Excerpted passage —
Creation is based on the book, Annie’s Box, by Charles Darwin’s great-great grandson, Randal Keynes. If you were captivated by the trailer and attend the film expecting a Dawkins-esque sharp edged critique of creationism you may well leave disappointed. Instead, director Jon Amiel presents an intimate, personal biopic of an extraordinarily human, fragile Charles Darwin (played by Paul Bettany) whose own Christian faith is challenged after the loss of his eldest daughter, Annie.

While his devoutly religious wife, Emma (played by Bettany’s real-life wife Jennifer Connelly), is comforted in believing her daughter is in heaven, an increasingly ill Darwin struggles to maintain faith in a God that would put a premature end to the life of his dearest little girl. In contrast to early rose-tinted flashback scenes of picnics in the country teaching his family about the natural world and recounting his voyages aboard HMS Beagle, a sick, overworked, reclusive Darwin is tormented by recurring visions of young Annie.

Even more than he is worried what his theory might do to society and people who put faith before reason, Darwin is paralysed by the thought of what his work might to his marriage. Despite his own hesitation, Darwin is urged by his friends Thomas Huxley (Toby Jones) and Joseph Hooker (Benedict Cumberbatch) to publish his manuscripts which outline a process of human evolution through natural selection. “You’ve killed God, sir”, Huxley excitedly exclaims, much to Darwin’s discomfort. You see, Darwin was genuinely concerned of the implications such a theory would have on a society held together by religious values. Not to mention, the repercussions for his own family.

Records —
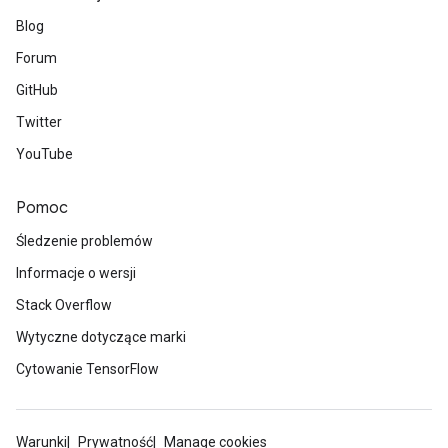
Blog
Forum
GitHub
Twitter
YouTube
Pomoc
Śledzenie problemów
Informacje o wersji
Stack Overflow
Wytyczne dotyczące marki
Cytowanie TensorFlow
Warunki
Prywatność
Manage cookies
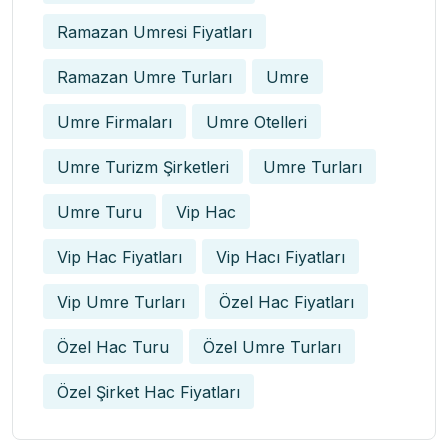
Ramazan Umresi Fiyatları
Ramazan Umre Turları
Umre
Umre Firmaları
Umre Otelleri
Umre Turizm Şirketleri
Umre Turları
Umre Turu
Vip Hac
Vip Hac Fiyatları
Vip Hacı Fiyatları
Vip Umre Turları
Özel Hac Fiyatları
Özel Hac Turu
Özel Umre Turları
Özel Şirket Hac Fiyatları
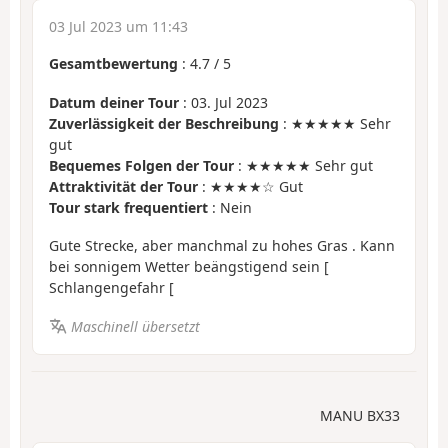
03 Jul 2023 um 11:43
Gesamtbewertung
:
4.7
/
5
Datum deiner Tour
: 03. Jul 2023
Zuverlässigkeit der Beschreibung
: ★★★★★ Sehr
gut
Bequemes Folgen der Tour
: ★★★★★ Sehr gut
Attraktivität der Tour
: ★★★★☆ Gut
Tour stark frequentiert
: Nein
Gute Strecke, aber manchmal zu hohes Gras . Kann
bei sonnigem Wetter beängstigend sein [
Schlangengefahr [
Maschinell übersetzt
MANU BX33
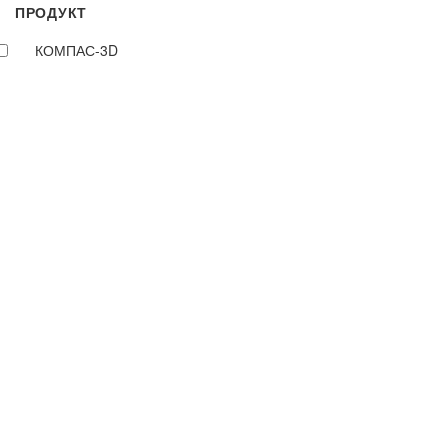
ПРОДУКТ
КОМПАС-3D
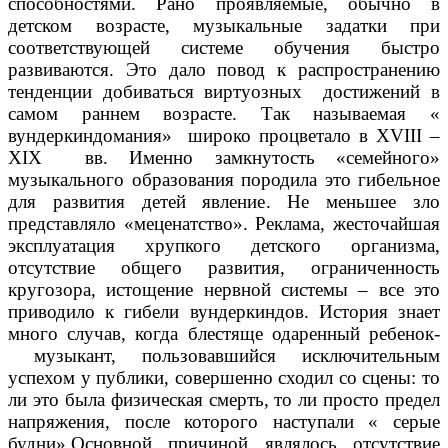
способностями. Рано проявляемые, обычно в
детском возрасте, музыкальные задатки при
соответствующей системе обучения быстро
развиваются. Это дало повод к распространению
тенденции добиваться виртуозных достижений в
самом раннем возрасте. Так называемая «
вундеркиндомания» широко процветало в XVIII –
XIX вв. Именно замкнутость «семейного»
музыкального образования породила это гибельное
для развития детей явление. Не меньшее зло
представляло «меценатство». Реклама, жесточайшая
эксплуатация хрупкого детского организма,
отсутствие общего развития, ограниченность
кругозора, истощение нервной системы – все это
приводило к гибели вундеркиндов. История знает
много случав, когда блестяще одаренный ребенок-
музыкант, пользовавшийся исключительным
успехом у публики, совершенно сходил со сцены: то
ли это была физическая смерть, то ли просто предел
напряжения, после которого наступали « серые
будни».Основной причиной являлось отсутствие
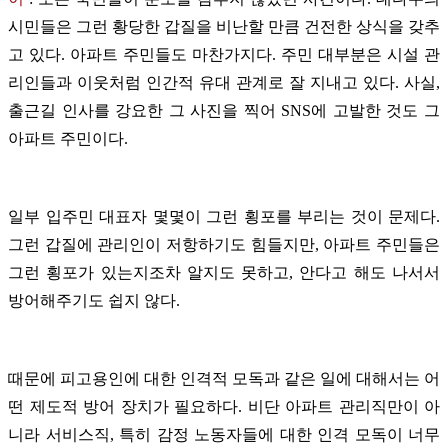
시민들은 그런 황당한 갑질을 비난할 만큼 건전한 상식을 갖추
고 있다. 아파트 주민들도 마찬가지다. 주민 대부분은 시설 관
리인들과 이웃처럼 인간적 유대 관계로 잘 지내고 있다. 사실,
출근길 인사를 강요한 그 사진을 찍어 SNS에 고발한 것도 그
아파트 주민이다.
일부 입주민 대표자 몇몇이 그런 횡포를 부리는 것이 문제다.
그런 갑질에 관리인이 저항하기도 힘들지만, 아파트 주민들은
그런 횡포가 있는지조차 알지도 못하고, 안다고 해도 나서서
방어해주기도 쉽지 않다.
때문에 피고용인에 대한 인격적 모독과 같은 일에 대해서는 어
떤 제도적 방어 장치가 필요하다. 비단 아파트 관리직만이 아
니라 서비스직, 특히 감정 노동자들에 대한 인격 모독이 너무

Assigned task 1 —
In the listing, copy out the lines word for word, beginning with the line that contains "시민들은 그런 황당한 갑질을 비난할 만큼 건전한 상식을 갖추" and continuing through the final line of the listing.
Assigned task 2 —
Write the next part of the review of the film Creation, picking up after its final sentence.
The passage on the film and the listing are unrelated sources.

Final answer 1 —
시민들은 그런 황당한 갑질을 비난할 만큼 건전한 상식을 갖추
고 있다. 아파트 주민들도 마찬가지다. 주민 대부분은 시설 관
리인들과 이웃처럼 인간적 유대 관계로 잘 지내고 있다. 사실,
출근길 인사를 강요한 그 사진을 찍어 SNS에 고발한 것도 그
아파트 주민이다.
일부 입주민 대표자 몇몇이 그런 횡포를 부리는 것이 문제다.
그런 갑질에 관리인이 저항하기도 힘들지만, 아파트 주민들은
그런 횡포가 있는지조차 알지도 못하고, 안다고 해도 나서서
방어해주기도 쉽지 않다.
때문에 피고용인에 대한 인격적 모독과 같은 일에 대해서는 어
떤 제도적 방어 장치가 필요하다. 비단 아파트 관리직만이 아
니라 서비스직, 특히 감정 노동자들에 대한 인격 모독이 너무

Final answer 2 —
The story is skilfully told mixing the past with the present through flashbacks, dreams, and includes a fascinating time-lapse sequence of a decomposing bird which falls from its nest and is devoured by nature. There is a heart-warming scene when Darwin first interacts with Jenny the orangutan where the parallels between humankind and ape are ever so gently performed.

Darwin’s theory of the origin of species can be considered one of the most influential in recent history. Creation doesn’t brush lightly over the topic of evolution, but it avoids giving it the attention many will think it deserves. Rather than fuelling the fire of the creationism vs Darwinism debate, it exposes the man who started it in an intimate and personal light - a man many of us know as little more than a beard. Don’t expect to learn the finer details of evolutionary thinking, but do expect to be whisked away by an outstanding cast in a captivating portrayal of (mostly) historical events - a story of the cruel reality of nature, of passion, redemption, and most of all, love.

Reviewed by C. Alex de Freitas, 19th November 2009.